Dataset content
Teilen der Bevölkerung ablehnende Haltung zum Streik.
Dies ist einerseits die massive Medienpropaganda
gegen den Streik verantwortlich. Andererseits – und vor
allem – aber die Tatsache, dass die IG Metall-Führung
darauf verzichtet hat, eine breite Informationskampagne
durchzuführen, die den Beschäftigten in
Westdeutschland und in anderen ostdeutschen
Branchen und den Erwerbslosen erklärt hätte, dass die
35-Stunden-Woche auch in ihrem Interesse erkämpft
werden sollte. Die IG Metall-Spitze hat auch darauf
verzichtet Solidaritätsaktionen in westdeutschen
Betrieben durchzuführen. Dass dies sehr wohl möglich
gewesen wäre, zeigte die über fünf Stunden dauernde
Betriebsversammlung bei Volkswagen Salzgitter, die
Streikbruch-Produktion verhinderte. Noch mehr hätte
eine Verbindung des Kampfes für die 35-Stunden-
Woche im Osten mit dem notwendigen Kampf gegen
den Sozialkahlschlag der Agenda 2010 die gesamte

Required work
Show me all lines in the records that contain "Metall".

Output for this task
allem – aber die Tatsache, dass die IG Metall-Führung
werden sollte. Die IG Metall-Spitze hat auch darauf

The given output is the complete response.